▶ **Assignment A**
Reproduce the court memorandum word for word from "On Petition for" to "Cir. R. 36-3.".
▶ **Assignment B**
List the circuit judges named in the court memorandum.

[[ Reading passage, beginning ]]

FILED
NOT FOR PUBLICATION JAN 24 2012
MOLLY C. DWYER, CLERK
UNITED STATES COURT OF APPEALS U .S. C O U R T OF APPE ALS
FOR THE NINTH CIRCUIT
SANJALINE RADHIKA SHANKAR; No. 08-73210
RONEEL SHANKAR;
BIJAI KUMARI SHANKAR, Agency Nos. A072-670-352
A072-670-353
Petitioners, A072-670-354
v.
MEMORANDUM *
ERIC H. HOLDER, Jr., Attorney General,
Respondent.
On Petition for Review of an Order of the
Board of Immigration Appeals
Submitted January 17, 2012 **
Before: LEAVY, TALLMAN, and CALLAHAN, Circuit Judges.
Sanjaline Radhika Shankar, Roneel Shankar, and Bijai Kumari Shankar,
natives and citizens of Fiji, petition for review of the Board of Immigration
Appeals’ (“BIA”) order denying their motion to reopen removal proceedings. We
*
This disposition is not appropriate for publication and is not precedent
except as provided by 9th Cir. R. 36-3.
**
The panel unanimously concludes this case is suitable for decision
without oral argument. See Fed. R. App. P. 34(a)(2).
have jurisdiction under 8 U.S.C. § 1252. We review for an abuse of discretion the
BIA’s denial of a motion to reopen. Toufighi v. Mukasey, 538 F.3d 988, 992 (9th
Cir. 2008). We deny the petition for review.

[[ Reading passage, end ]]
[[ Provided material, beginning ]]

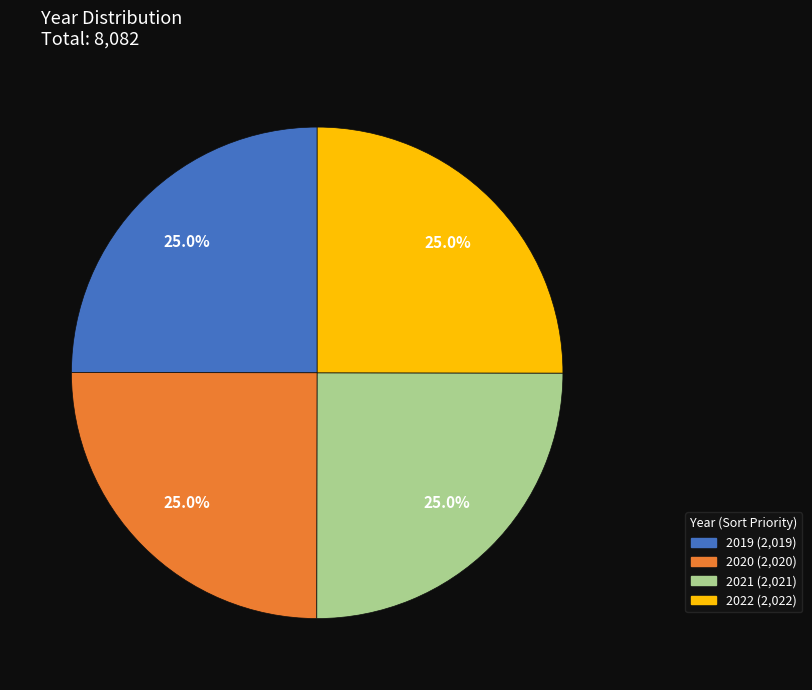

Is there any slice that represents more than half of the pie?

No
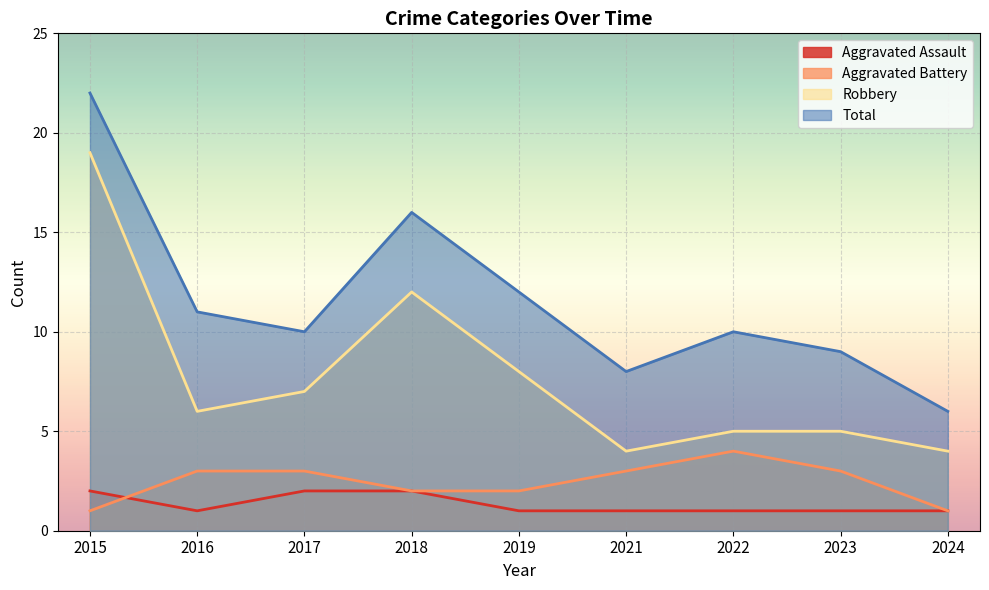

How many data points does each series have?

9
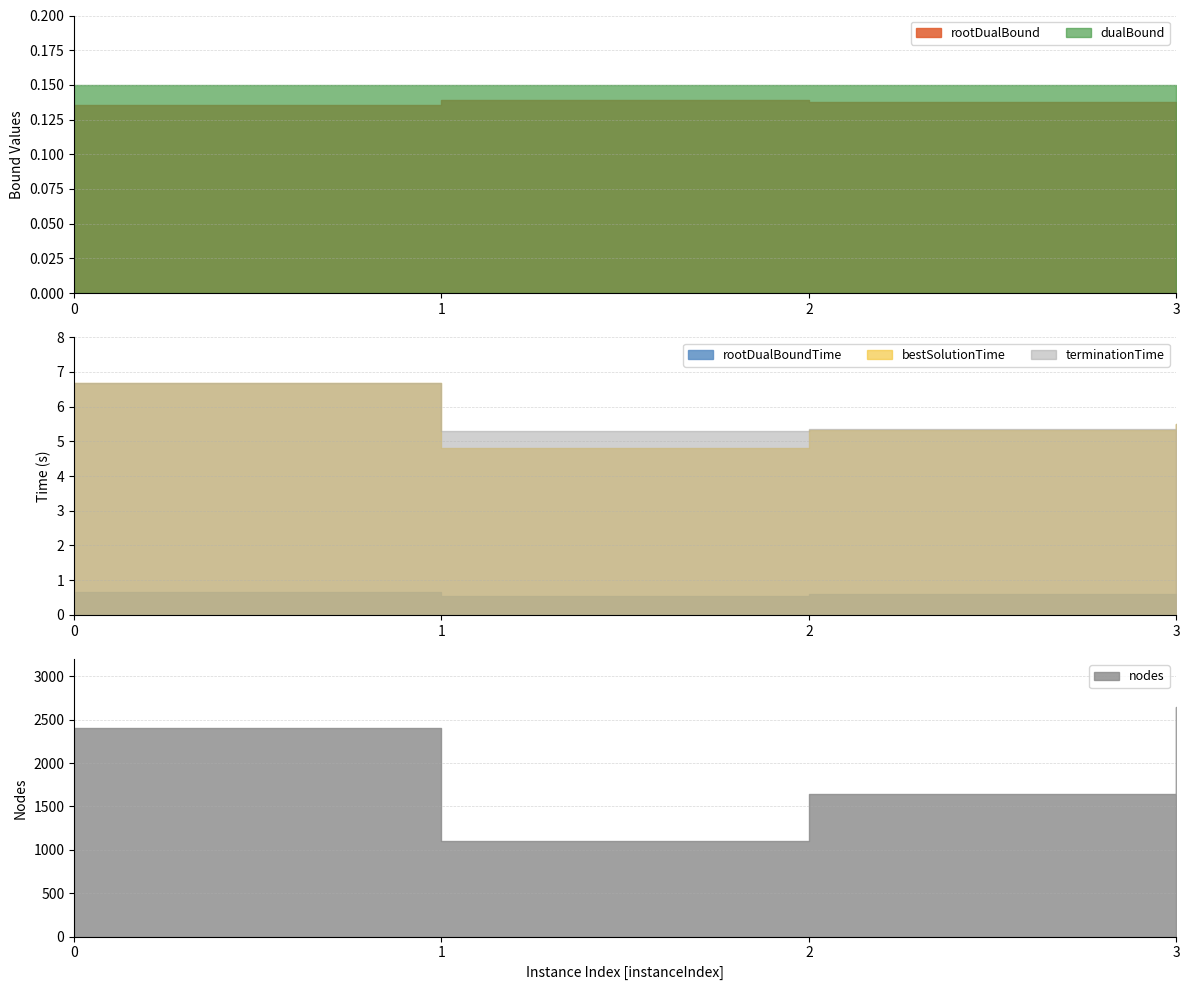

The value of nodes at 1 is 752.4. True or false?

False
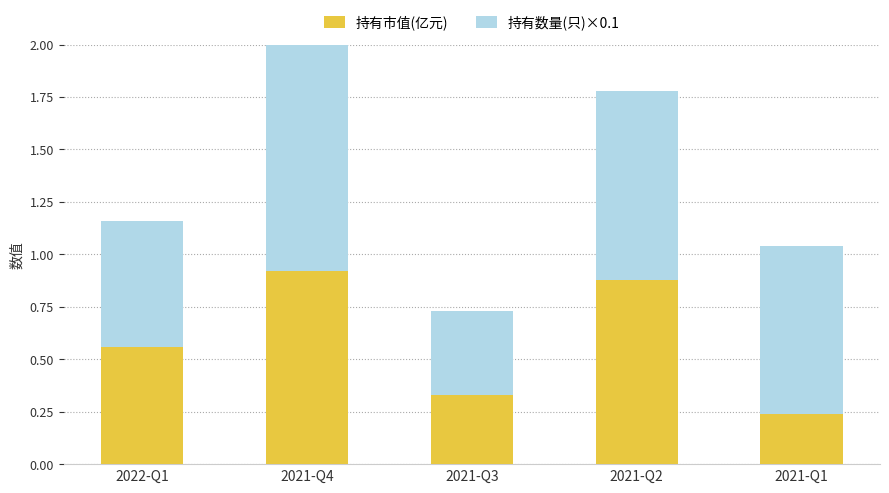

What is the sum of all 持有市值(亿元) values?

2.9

[[ Provided material, end ]]

▶ **Problem solution A**
On Petition for Review of an Order of the
Board of Immigration Appeals
Submitted January 17, 2012 **
Before: LEAVY, TALLMAN, and CALLAHAN, Circuit Judges.
Sanjaline Radhika Shankar, Roneel Shankar, and Bijai Kumari Shankar,
natives and citizens of Fiji, petition for review of the Board of Immigration
Appeals’ (“BIA”) order denying their motion to reopen removal proceedings. We
*
This disposition is not appropriate for publication and is not precedent
except as provided by 9th Cir. R. 36-3.

▶ **Problem solution B**
Leavy, Tallman, and Callahan